Tentang 30 Hari Cerita Cinta

13 September 2011

Bianglala : Duri Rindu

Aku tahu masa lalu itu hanya ada di belakang. Dan tidak baik untuk mengingatnya terus-menerus. Ironisnya kenangan selalu menyeretnya serta ke masa depan. Atau, aku saja yang tak mau melepas kenangan? Tepatnya kamu, karena kamu adalah masa lalu.

Oh tidak, aku yang masa lalu bagimu. Karena bagiku, kamu adalah sebuah kenangan indah di masa lalu yang selalu hidup di masa ini dan mungkin hingga masa depan.

Sayangnya, aku terlambat mengetahuinya.

Egoku terlalu tinggi saat itu untuk menerimamu, tepatnya melihat cintamu. Dan juga terlalu meragukannya. Karena terlalu banyak hal tidak logis yang mampu diterima dengan baik oleh otak sehingga membuatku selalu bertanya-tanya, lalu meragu. Padahal, beberapa hal dalam cinta memang tidak logis bukan?

Kalau saja aku tahu bahwa mencintaimu itu indah. Kan kulakukannya sejak dulu, tanpa ragu. Tanpa pernah memaksamu untuk berbicara mengenai kejelasan hubungan kita. Karena nyatanya bagiku kini semua tidak perlu. Aku tidak butuh ucapan janji setiamu. Karena nyatanya yang kurindukan selalu adalah jokes-mu. Dan itu bagiku sudah cukup setidaknya, kamu selalu ada di setiap aku membutuhkan – dan kuharap kau pun begitu padaku. Klise memang, tapi seperti itulah aku mencintai dan merasa dicintai. Dengan keberadaan dan penghargaan. Karena yang lebih cinta butuhkan adalah pembuktian bukan ucapan janji setia dan kata puitis cinta.

Hingga akhirnya aku kehilanganmu. Lalu rindu mulai menyerangku dengan dahsyat. Bukan jenis rindu yang indah yang mampu kuungkapkan kepada objek rindu.

Juga bukan tipe rindu yang menyesakkan.

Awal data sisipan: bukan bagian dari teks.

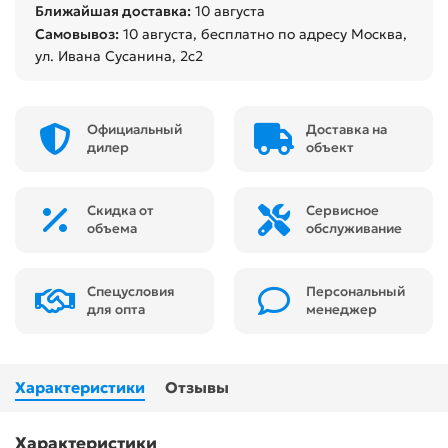
Ближайшая доставка:
10 августа
Самовывоз:
10 августа
, бесплатно по адресу Москва,
ул. Ивана Сусанина, 2с2
Официальный
Доставка на
дилер
объект
Скидка от
Сервисное
объема
обслуживание
Спецусловия
Персональный
для опта
менеджер
Характеристики
Отзывы
Характеристики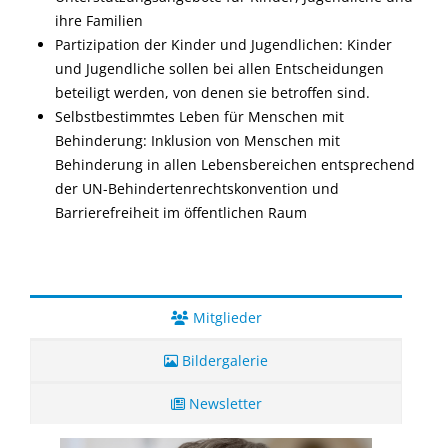
ihre Familien
Partizipation der Kinder und Jugendlichen: Kinder
und Jugendliche sollen bei allen Entscheidungen
beteiligt werden, von denen sie betroffen sind.
Selbstbestimmtes Leben für Menschen mit
Behinderung: Inklusion von Menschen mit
Behinderung in allen Lebensbereichen entsprechend
der UN-Behindertenrechtskonvention und
Barrierefreiheit im öffentlichen Raum
Mitglieder
Bildergalerie
Newsletter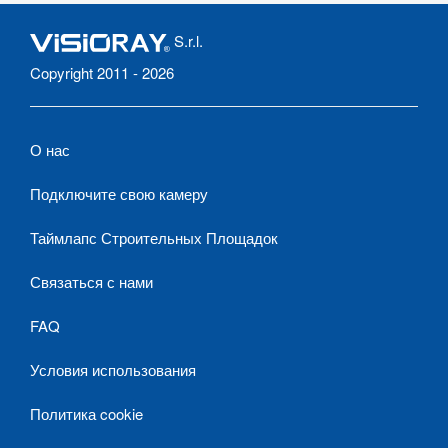
S.r.l.
Copyright 2011 - 2026
О нас
Подключите свою камеру
Таймлапс Строительных Площадок
Связаться с нами
FAQ
Условия использования
Политика cookie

Tidak, aku tidak pernah sesak karena kelebihan kadar rindu. Rinduku padamu, hanyalah tipe rindu kecil yang tak perlu diucapkan.

Sayangnya bukan berarti kecil tidak menyakitkan. Ini malah lebih menyesakkan. Karena rindu yang kecil ini malah menancap tepat di hatiku. Seperti duri. Kecil tapi mampu membuat objek tancapannya berdarah.

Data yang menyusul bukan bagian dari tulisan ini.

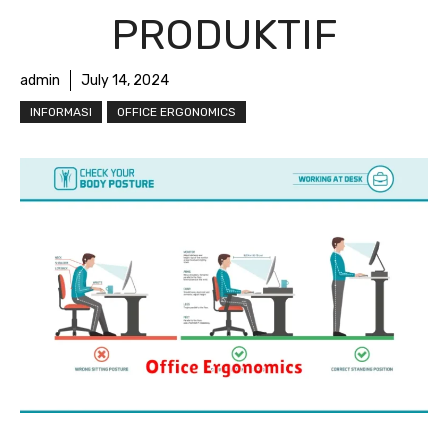
PRODUKTIF
admin
July 14, 2024
INFORMASI
OFFICE ERGONOMICS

Aku hanya rindu enam bulan bersama kita. Enam bulan dengan banyak telepon malam hari sebelum tidur. Juga pesan-pesan singkat penyemangat pagi hari.

Hingga tiap ponsel memekik setelah aku kehilanganmu, aku selalu berharap bahwa kamu akan memberiku kabar. Sewaktu-waktu.

Nyatanya, sewaktu-waktu itu tidak pernah ada hingga seribu hari lebih.

Dan rindu itu masih mengganggu. Kupilih untuk kukecup saja kenangan satu-satu. Tak perlu kautahu aku merindu.